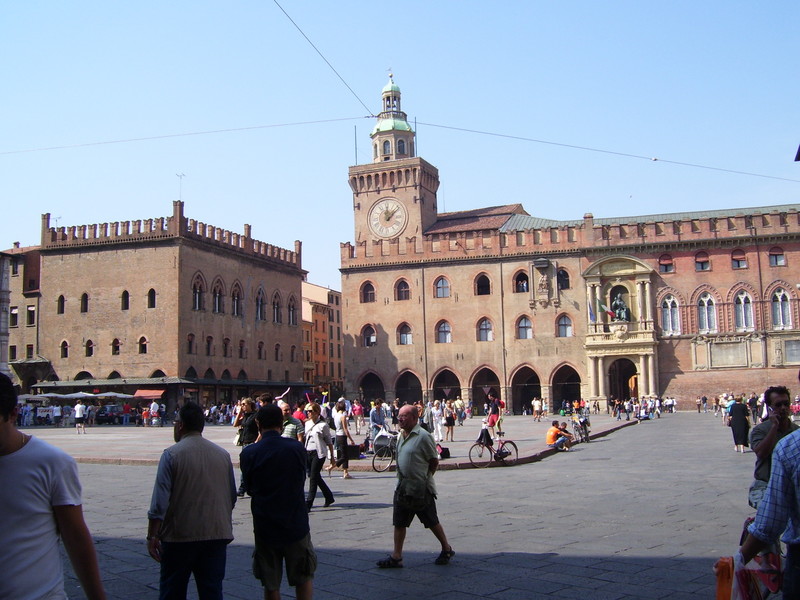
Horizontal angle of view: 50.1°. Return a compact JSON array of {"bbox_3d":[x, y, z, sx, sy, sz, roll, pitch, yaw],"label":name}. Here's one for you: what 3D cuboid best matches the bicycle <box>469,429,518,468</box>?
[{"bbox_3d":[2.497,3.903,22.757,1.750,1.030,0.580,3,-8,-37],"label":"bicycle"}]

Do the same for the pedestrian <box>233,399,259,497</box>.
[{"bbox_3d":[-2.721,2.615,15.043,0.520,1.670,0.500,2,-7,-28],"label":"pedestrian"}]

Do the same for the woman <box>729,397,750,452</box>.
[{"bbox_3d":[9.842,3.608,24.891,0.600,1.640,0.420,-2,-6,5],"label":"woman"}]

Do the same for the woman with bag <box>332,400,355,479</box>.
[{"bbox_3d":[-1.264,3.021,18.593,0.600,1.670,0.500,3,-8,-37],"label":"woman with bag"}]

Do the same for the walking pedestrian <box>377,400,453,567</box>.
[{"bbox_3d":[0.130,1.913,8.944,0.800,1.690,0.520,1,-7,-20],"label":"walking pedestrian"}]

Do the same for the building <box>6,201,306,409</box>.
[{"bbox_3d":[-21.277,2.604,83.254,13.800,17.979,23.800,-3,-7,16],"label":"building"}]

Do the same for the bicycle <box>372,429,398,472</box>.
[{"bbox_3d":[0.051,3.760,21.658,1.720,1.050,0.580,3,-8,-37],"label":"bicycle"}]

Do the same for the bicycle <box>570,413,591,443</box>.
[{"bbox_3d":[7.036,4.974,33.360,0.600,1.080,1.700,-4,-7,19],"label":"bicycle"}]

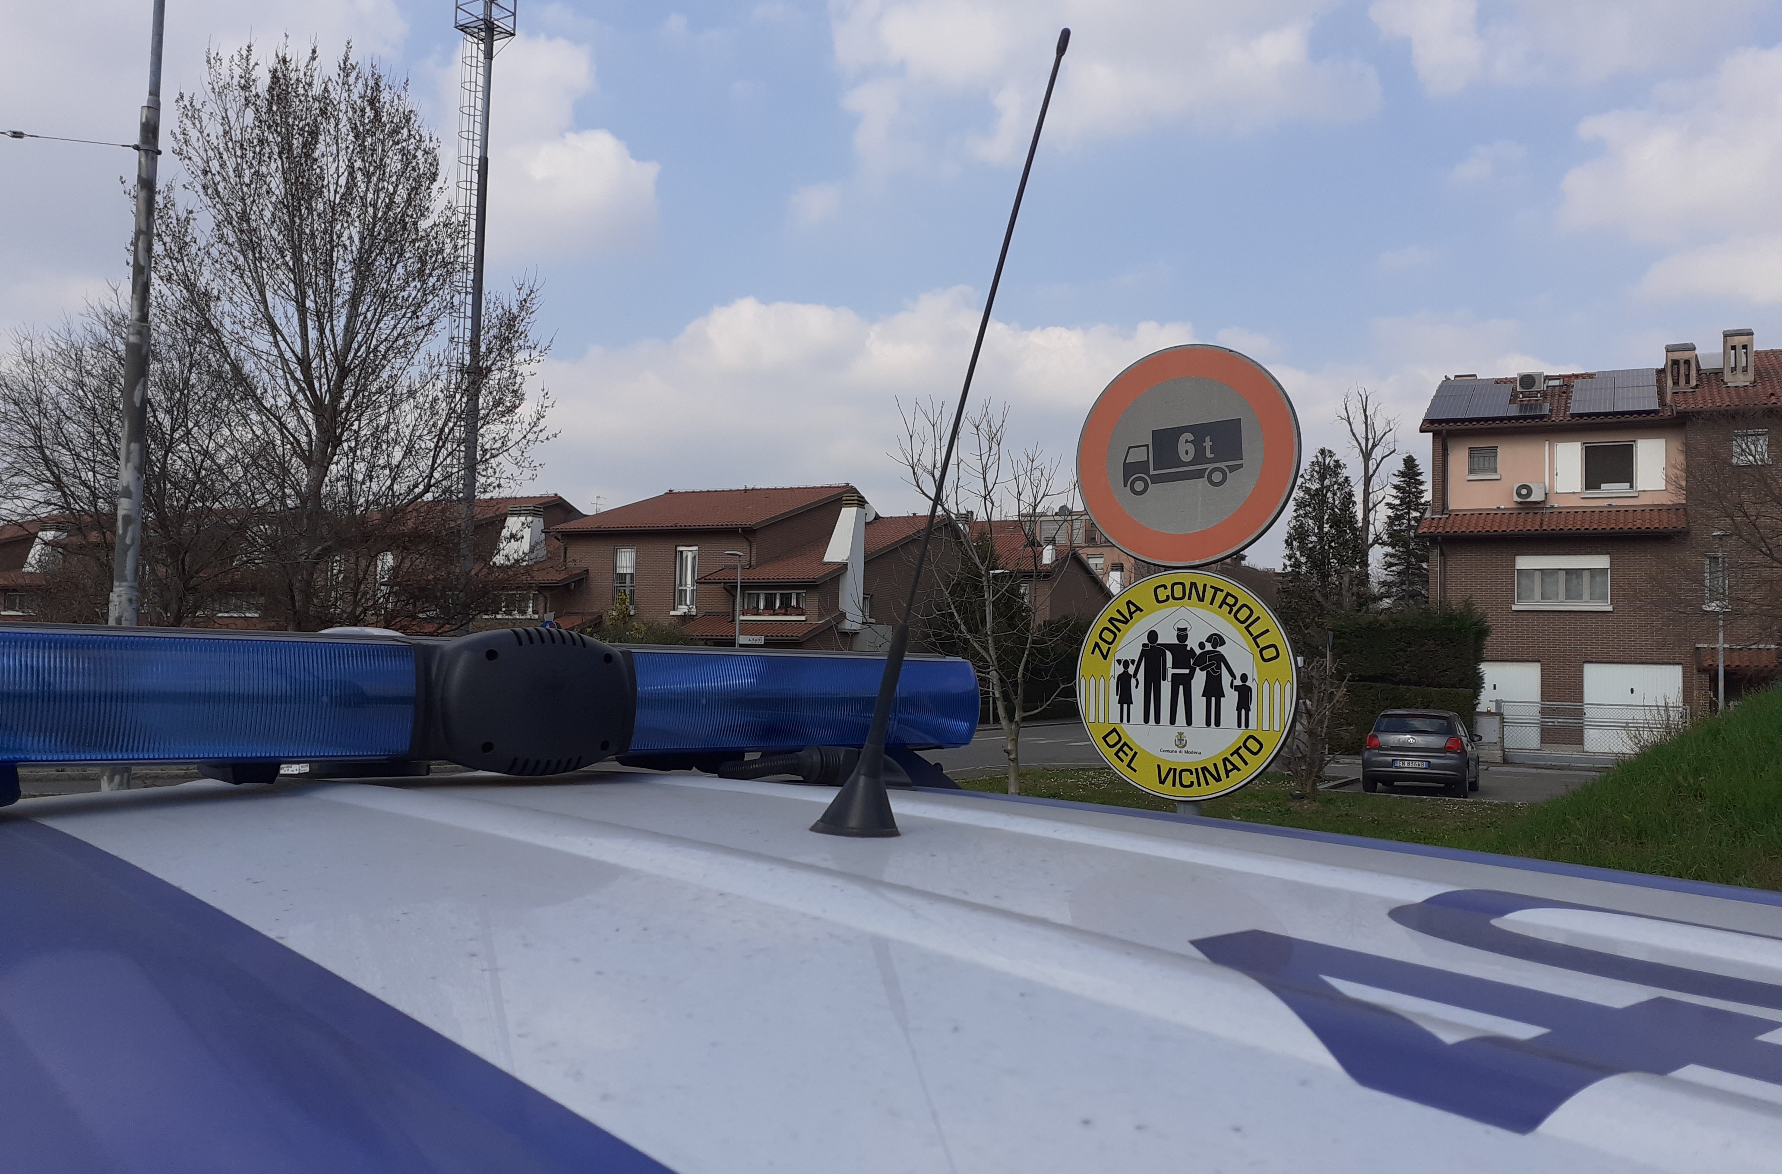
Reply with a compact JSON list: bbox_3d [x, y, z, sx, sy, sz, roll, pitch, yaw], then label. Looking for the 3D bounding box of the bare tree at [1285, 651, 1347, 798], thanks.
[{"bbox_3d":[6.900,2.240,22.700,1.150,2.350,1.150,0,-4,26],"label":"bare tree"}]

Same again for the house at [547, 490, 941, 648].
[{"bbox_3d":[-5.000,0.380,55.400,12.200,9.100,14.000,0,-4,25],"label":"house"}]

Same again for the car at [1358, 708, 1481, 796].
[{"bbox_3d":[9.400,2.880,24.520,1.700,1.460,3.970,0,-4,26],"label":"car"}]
= = = = = = =
> _Instructions for the task_
Give the listing again exactly, minus its images.

> _Expected output_
Horizontal angle of view: 50.1°. Return a compact JSON array of {"bbox_3d":[x, y, z, sx, sy, sz, roll, pitch, yaw],"label":name}. Here's one for you: what 3D cuboid best matches the bicycle <box>469,429,518,468</box>?
[{"bbox_3d":[2.497,3.903,22.757,1.750,1.030,0.580,3,-8,-37],"label":"bicycle"}]

Do the same for the pedestrian <box>233,399,259,497</box>.
[{"bbox_3d":[-2.721,2.615,15.043,0.520,1.670,0.500,2,-7,-28],"label":"pedestrian"}]

Do the same for the woman <box>729,397,750,452</box>.
[{"bbox_3d":[9.842,3.608,24.891,0.600,1.640,0.420,-2,-6,5],"label":"woman"}]

Do the same for the woman with bag <box>332,400,355,479</box>.
[{"bbox_3d":[-1.264,3.021,18.593,0.600,1.670,0.500,3,-8,-37],"label":"woman with bag"}]

Do the same for the walking pedestrian <box>377,400,453,567</box>.
[{"bbox_3d":[0.130,1.913,8.944,0.800,1.690,0.520,1,-7,-20],"label":"walking pedestrian"}]

Do the same for the building <box>6,201,306,409</box>.
[{"bbox_3d":[-21.277,2.604,83.254,13.800,17.979,23.800,-3,-7,16],"label":"building"}]

Do the same for the bicycle <box>372,429,398,472</box>.
[{"bbox_3d":[0.051,3.760,21.658,1.720,1.050,0.580,3,-8,-37],"label":"bicycle"}]

Do the same for the bicycle <box>570,413,591,443</box>.
[{"bbox_3d":[7.036,4.974,33.360,0.600,1.080,1.700,-4,-7,19],"label":"bicycle"}]

Reply with a compact JSON list: bbox_3d [x, y, z, sx, sy, sz, roll, pitch, yaw], then label. Looking for the 3D bounding box of the bare tree at [1285, 651, 1347, 798], thanks.
[{"bbox_3d":[6.900,2.240,22.700,1.150,2.350,1.150,0,-4,26],"label":"bare tree"}]

Same again for the house at [547, 490, 941, 648].
[{"bbox_3d":[-5.000,0.380,55.400,12.200,9.100,14.000,0,-4,25],"label":"house"}]

Same again for the car at [1358, 708, 1481, 796].
[{"bbox_3d":[9.400,2.880,24.520,1.700,1.460,3.970,0,-4,26],"label":"car"}]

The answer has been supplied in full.